Return the lines of the listing below verbatim, starting at the line that contains "Thomas' birthday party" and ending at the line that contains "2 | Venue: Trent". Omit the pictures from your answer.
..............................
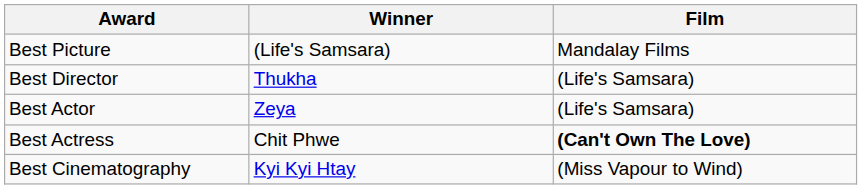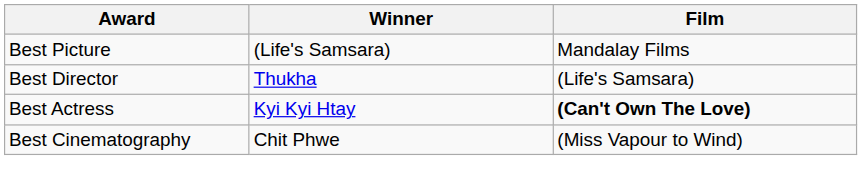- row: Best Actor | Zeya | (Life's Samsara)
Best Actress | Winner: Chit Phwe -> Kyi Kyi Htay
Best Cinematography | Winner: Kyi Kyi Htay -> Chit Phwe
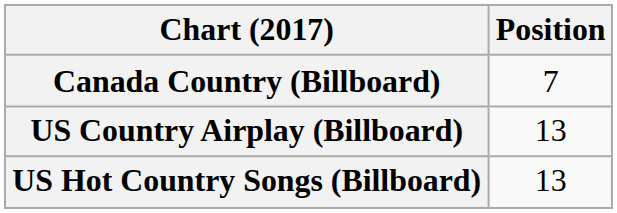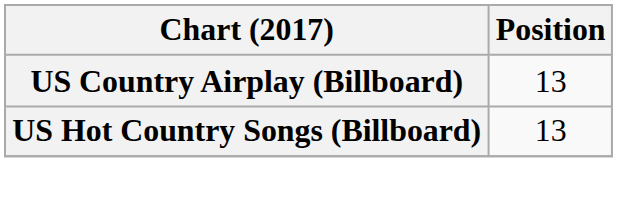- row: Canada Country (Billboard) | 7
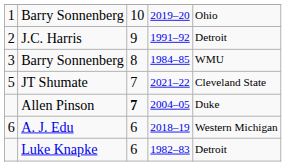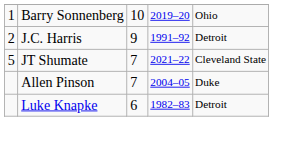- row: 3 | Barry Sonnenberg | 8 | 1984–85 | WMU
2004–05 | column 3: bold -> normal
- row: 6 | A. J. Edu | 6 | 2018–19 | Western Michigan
..............................
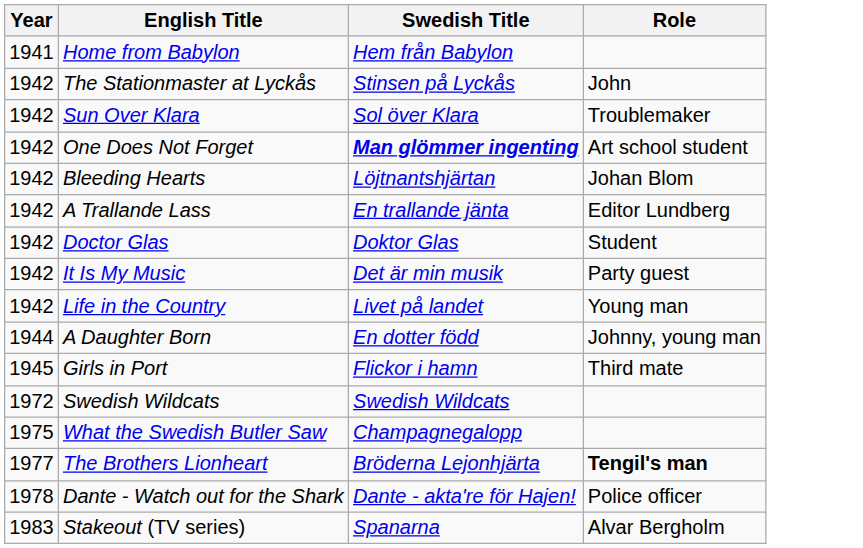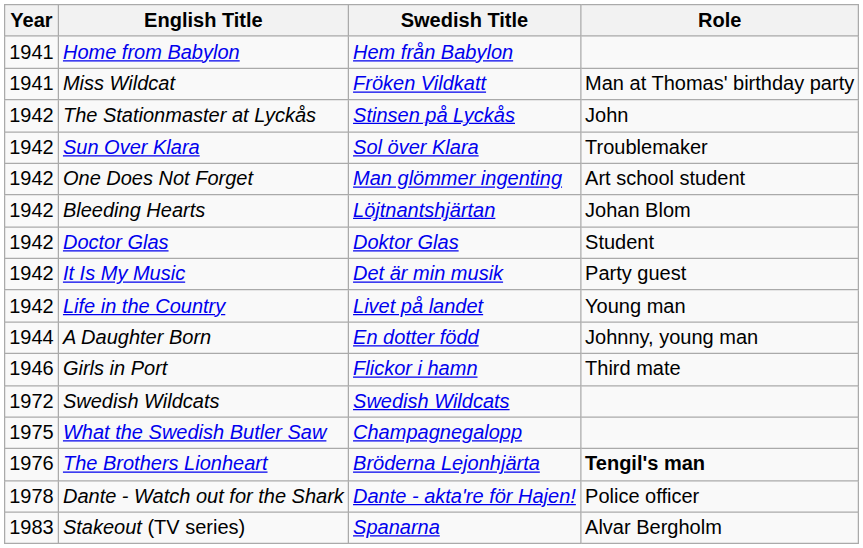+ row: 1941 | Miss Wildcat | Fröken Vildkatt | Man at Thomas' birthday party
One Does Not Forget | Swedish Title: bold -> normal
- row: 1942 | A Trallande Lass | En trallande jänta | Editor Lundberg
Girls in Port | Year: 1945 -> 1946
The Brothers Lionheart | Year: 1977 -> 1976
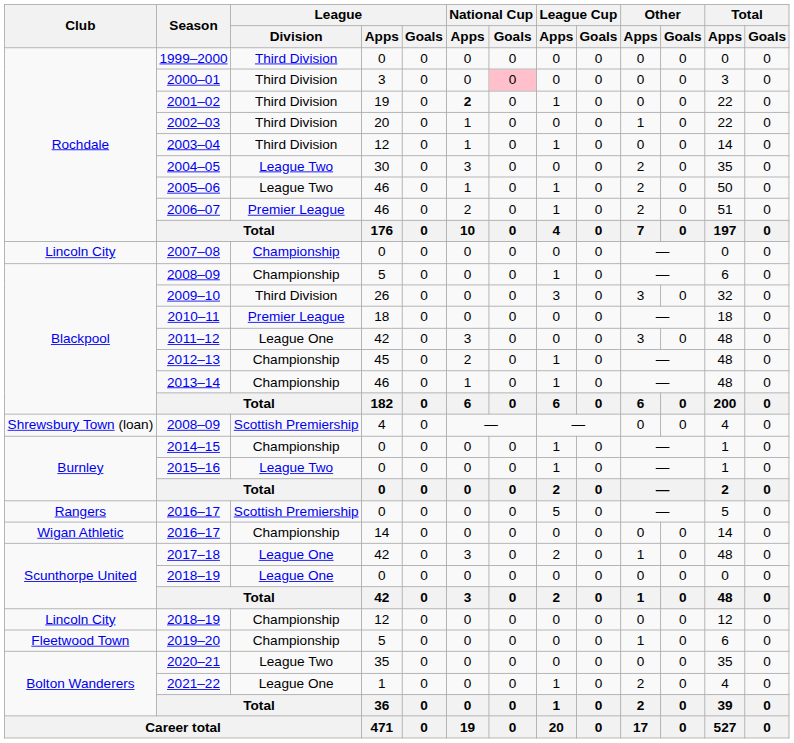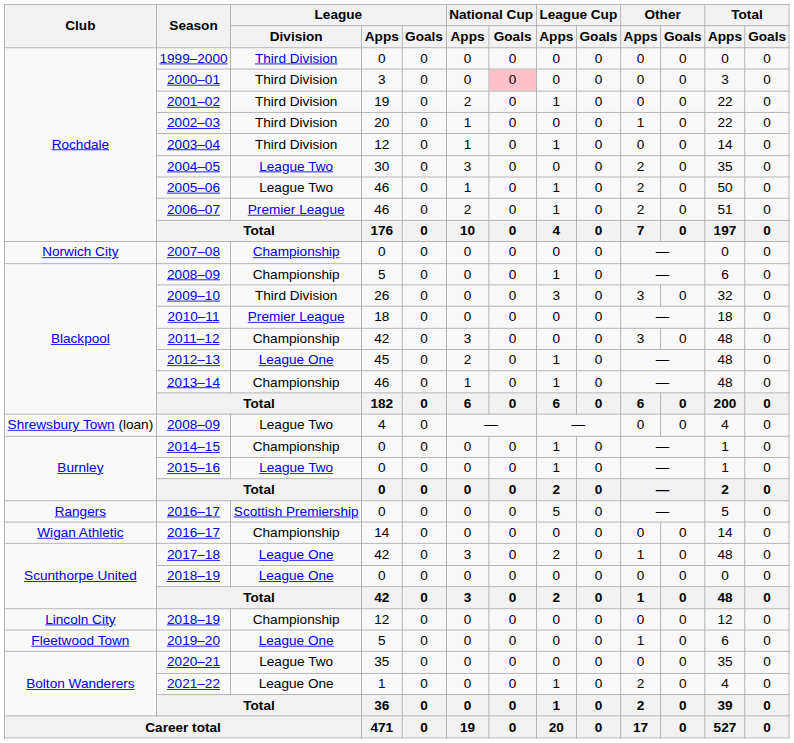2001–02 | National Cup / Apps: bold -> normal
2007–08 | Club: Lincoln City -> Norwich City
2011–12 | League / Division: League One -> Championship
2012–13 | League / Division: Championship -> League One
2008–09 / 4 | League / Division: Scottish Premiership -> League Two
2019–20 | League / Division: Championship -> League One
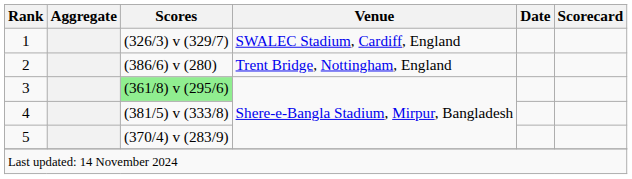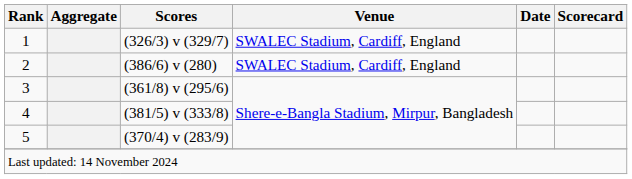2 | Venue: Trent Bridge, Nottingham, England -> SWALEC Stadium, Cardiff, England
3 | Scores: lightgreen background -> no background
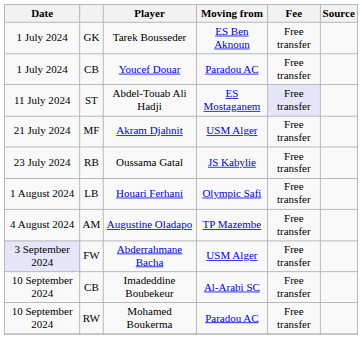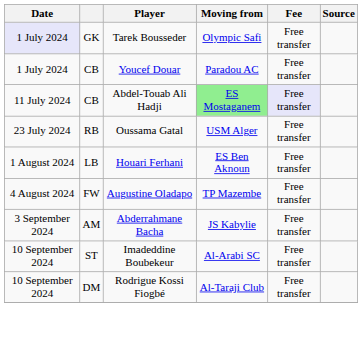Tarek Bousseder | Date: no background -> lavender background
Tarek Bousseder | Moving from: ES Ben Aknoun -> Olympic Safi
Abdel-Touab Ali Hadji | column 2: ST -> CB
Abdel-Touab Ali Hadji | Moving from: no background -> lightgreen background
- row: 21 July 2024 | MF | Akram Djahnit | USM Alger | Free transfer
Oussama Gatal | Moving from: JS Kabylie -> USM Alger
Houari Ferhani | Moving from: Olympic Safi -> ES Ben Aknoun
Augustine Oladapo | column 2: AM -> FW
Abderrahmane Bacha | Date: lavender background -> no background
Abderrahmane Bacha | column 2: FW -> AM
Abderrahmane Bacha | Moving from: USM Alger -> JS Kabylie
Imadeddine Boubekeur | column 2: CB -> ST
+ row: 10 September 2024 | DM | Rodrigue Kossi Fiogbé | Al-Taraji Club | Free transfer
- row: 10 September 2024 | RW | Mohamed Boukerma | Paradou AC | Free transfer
..............................
**COMPLETED EXERCISE**
+ row: 1941 | Miss Wildcat | Fröken Vildkatt | Man at Thomas' birthday party
One Does Not Forget | Swedish Title: bold -> normal
- row: 1942 | A Trallande Lass | En trallande jänta | Editor Lundberg
Girls in Port | Year: 1945 -> 1946
The Brothers Lionheart | Year: 1977 -> 1976
2001–02 | National Cup / Apps: bold -> normal
2007–08 | Club: Lincoln City -> Norwich City
2011–12 | League / Division: League One -> Championship
2012–13 | League / Division: Championship -> League One
2008–09 / 4 | League / Division: Scottish Premiership -> League Two
2019–20 | League / Division: Championship -> League One
2 | Venue: Trent Bridge, Nottingham, England -> SWALEC Stadium, Cardiff, England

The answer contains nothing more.